Enriching businesses with new opportunities
But once the financial services industry has addressed its valid concerns about generative AI, there are many positive use cases for businesses to explore. These could include:
- Know Your Customer – taking the early identification of problems to the next level
- Credit assessment – determining the creditworthiness of new businesses without a credit history
- Fraud detection – translating unstructured data into meaningful insights and never missing warning signs
- Product generation – digesting thousands of data points about customers to design highly customized facilities and recommend them at the right point in the business cycle or customer journey
- Commenting on credit applications – giving customers constructive feedback on the reasons for lending decisions
- Financial analysis and forecasting – predicting what could happen to customers or markets in the future
- Report generation – creating more accessible reports and dashboards tailored to the needs and intellect of the individuals reviewing them
- Model training and validation – supporting stress test scenario generation
- Sentiment analysis – interpreting data on businesses and sectors from news feeds, social media and other online content
Bringing humans and technology together
There’s much that AI can add to a business, for customers and employees alike. But what all AI tools lack is the human ability to read between the lines, to understand, if not empathize with, the nuances and subtleties of human behavior.

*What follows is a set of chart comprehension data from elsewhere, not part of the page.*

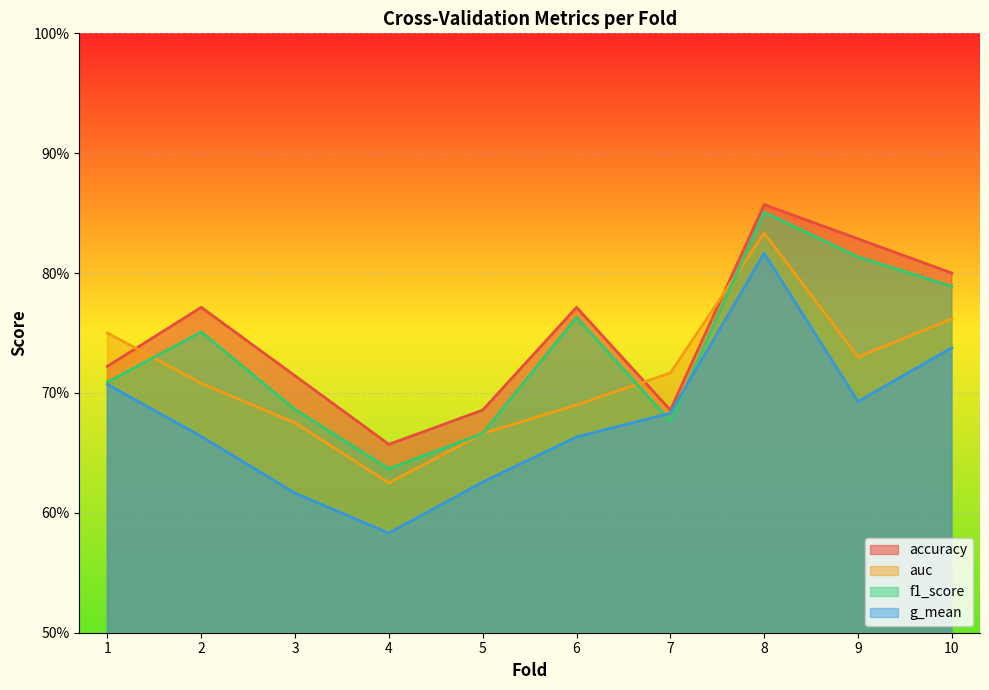

List the series in order of their overall mean, lowest first.

g_mean, auc, f1_score, accuracy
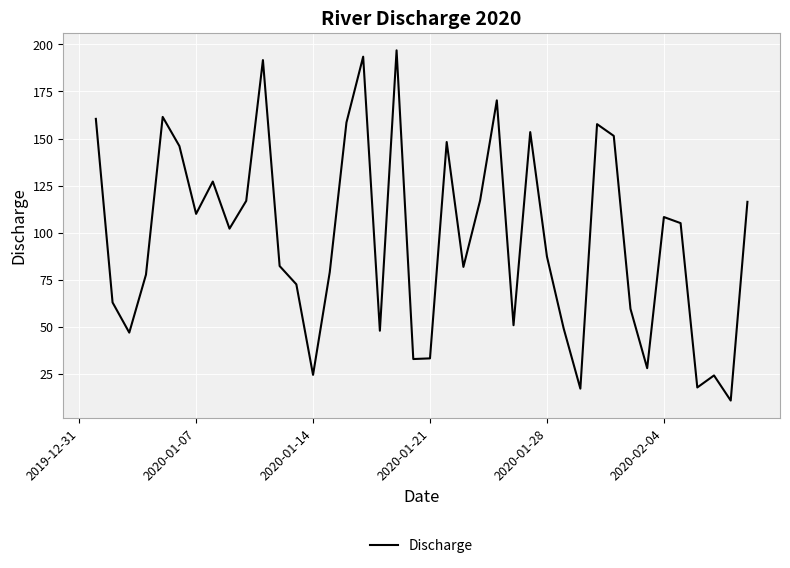

What is the smallest value displayed?

10.9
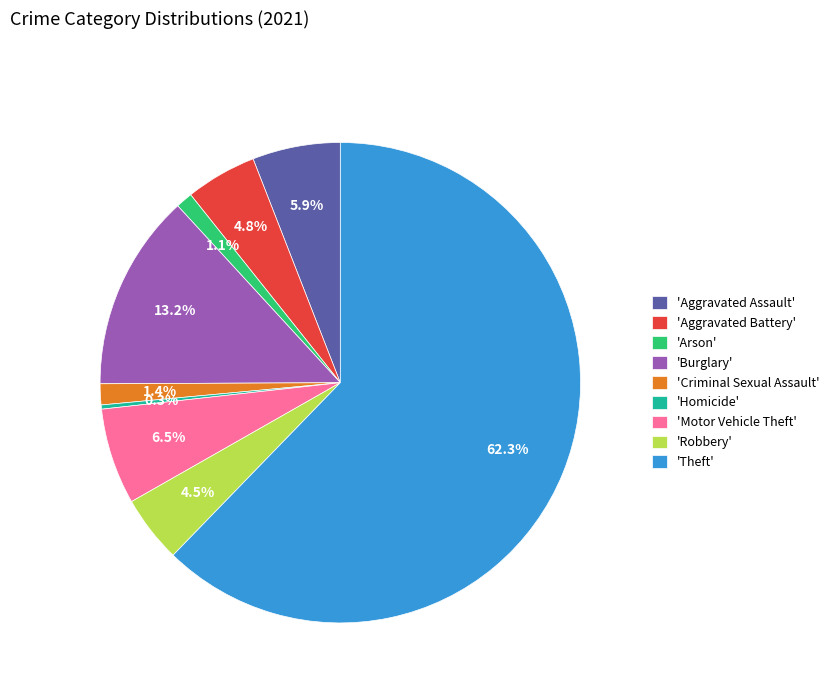

Does 'Robbery' account for over 50% of the chart?

No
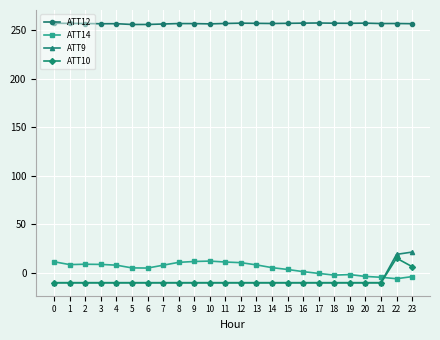

Rank the series by their maximum value, from highest to lowest.

ATT12, ATT9, ATT10, ATT14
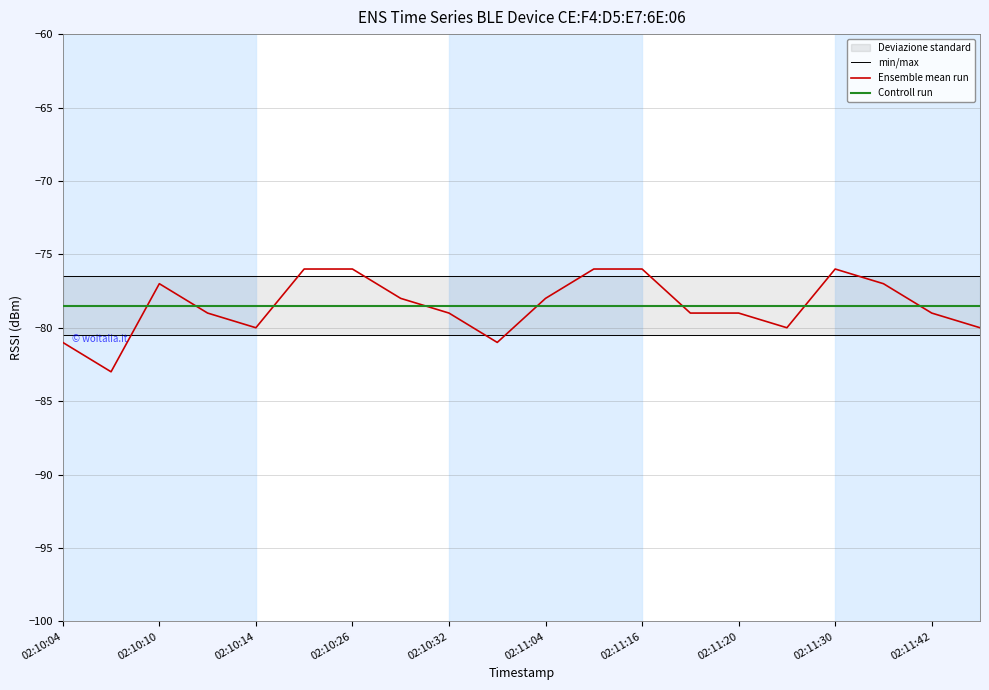

What is the highest value of the Ensemble mean run series?

-76.0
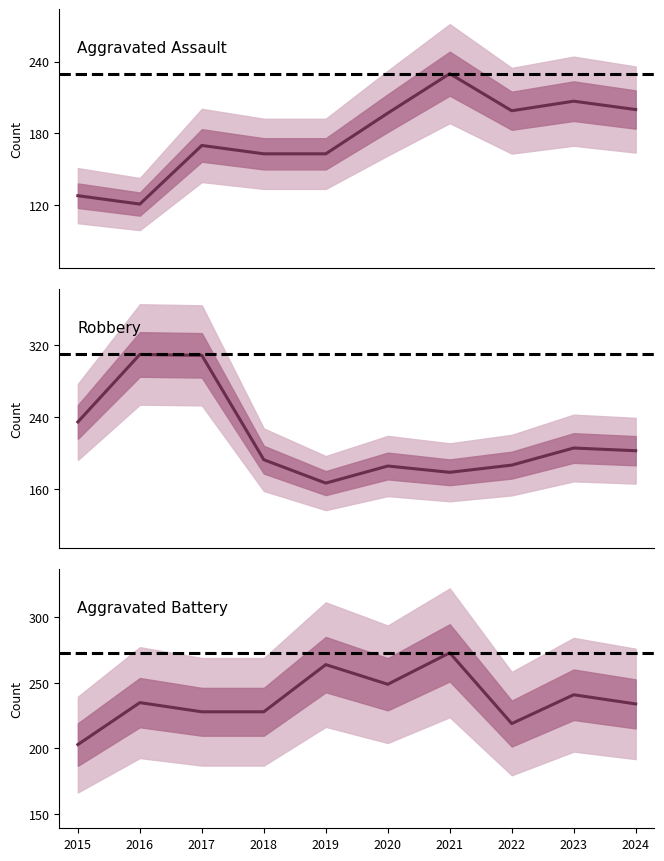

At which label is Aggravated Assault closest to 175?

2017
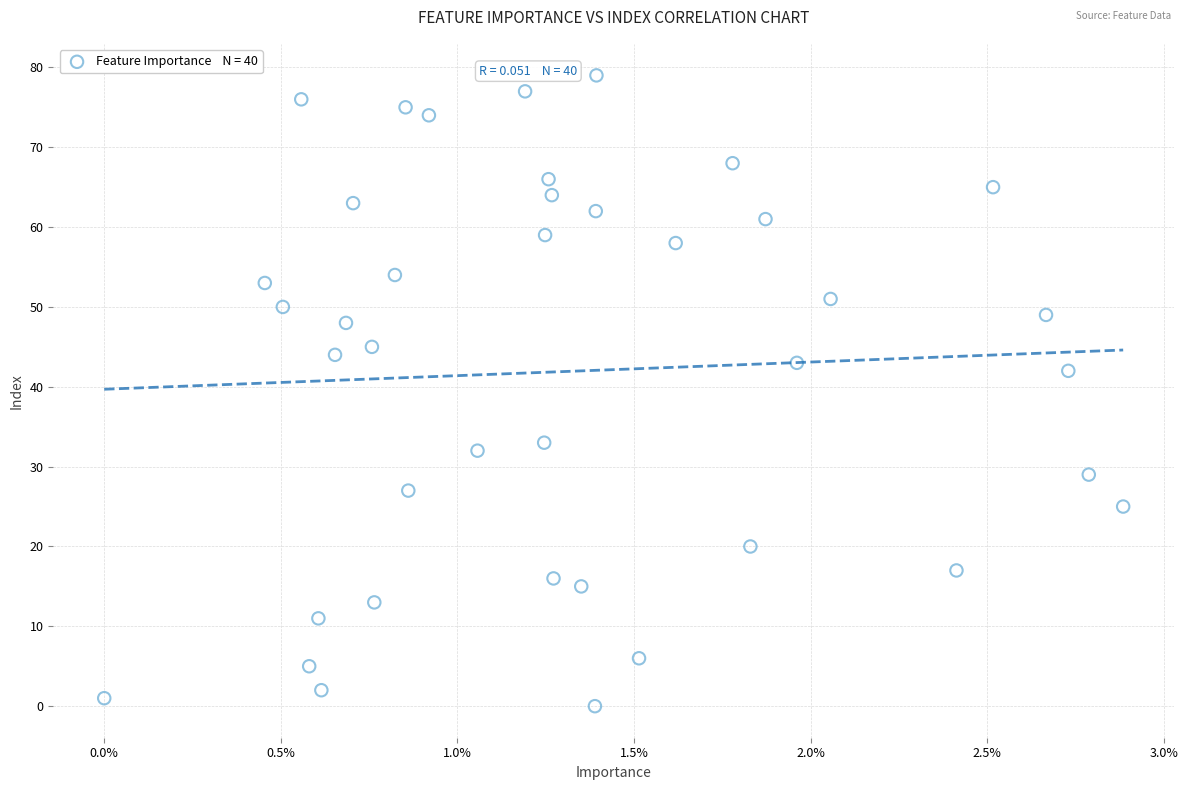

What Y value in the scatter plot is closest to 39?

42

Sometimes, when the financials are inconclusive, an instinct or a deep understanding of the customer can override the numbers and lead to a successful deal.
Ultimately then, AI can make a massive, redefining contribution to human decision making, but it shouldn’t replace it. Side by side with AI tools, emotional intelligence, human experience and human judgment still have a major part to play in business.
But change is coming – and coming fast. And if generative AI is to fulfill its potential as a force for good, businesses must quickly find ways for it to work in harmony with their human workforce.